WASHINGTON -- Arthur Balfour, the British statesman, once said that a rival's clarity was a liability because he had nothing to say. As the presidential nomination contests approach a crescendo, some candidates are making themselves perilously clear, one of them with the help of her helpmate.
Last Tuesday, Bill Clinton, trying to whet Iowans' appetites for another Clinton presidency, announced/discovered/remembered that he opposed the Iraq War "from the beginning," thereby revealing disharmony with his spouse, who voted for it. Backward reels the mind, to 1992, when Gov. Clinton explained his opinion of Congress' 1991 authorization of the Gulf War: "I guess I would have voted with the majority if it was a close vote. But I agree with the arguments the minority made."
Such muddiness clarifies: Do voters who are weary of the scary clarity of the current president's certitudes really want to replace them with a recurrence of the hairsplitting evasions that created the adjective "Clintonian"?
About one thing, Hillary Clinton is, remarkably, both clear and opaque: Jefferson is anachronistic. "We can talk all we want about freedom and opportunity, about life, liberty and the pursuit of happiness, but what does all that mean to a mother or father who can't take a sick child to the doctor?" Well, OK, what does "all that" mean to someone stuck in congested traffic?

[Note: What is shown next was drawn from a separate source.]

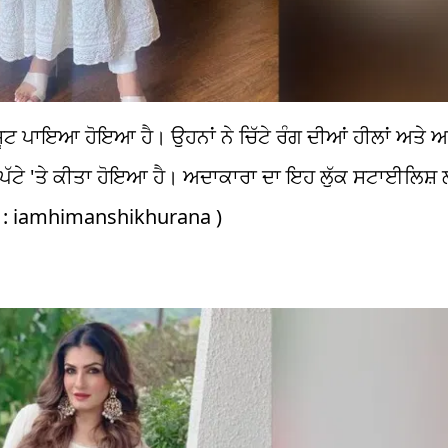
ਸੂਟ ਪਾਇਆ ਹੋਇਆ ਹੈ। ਉਹਨਾਂ ਨੇ ਚਿੱਟੇ ਰੰਗ ਦੀਆਂ ਹੀਲਾਂ ਅਤ
ਪੱਟੇ 'ਤੇ ਕੀਤਾ ਹੋਇਆ ਹੈ। ਅਦਾਕਾਰਾ ਦਾ ਇਹ ਲੁੱਕ ਸਟਾਈਲਿਸ਼ ਲ
t : iamhimanshikhurana )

Or annoyed by the price of cable television? What does Mrs. Clinton mean?
John Edwards' health care agenda involves un-Jeffersonian bossiness. "It requires," he says, "that everybody get preventive care. If you are going to be in the system, you can't choose not to go to the doctor for 20 years." In an ad running in Iowa, Edwards brandishes his mailed fist at Congress, to which he vows to say: "If you don't pass universal health care by July of 2009, in six months, I'm going to use my power as president to take your health care away from you."
What power would that be? What power enables presidents to "take" health care from people who have it by statute? This is the Democrats' riposte to the grandiosity of the current president's notion of executive prerogatives?
Edwards might, however, reconsider -- he is, after all, a serial apologizer. Of his actions during his six years in the Senate, he says: My vote for the Iraq War? Sorry about that. For the Patriot Act? I don't know what I was thinking. For No Child Left Behind? Oops! For liberalized trade with China? Forgive me. For storing waste in Nevada's Yucca Mountain? I was for it before I was against it.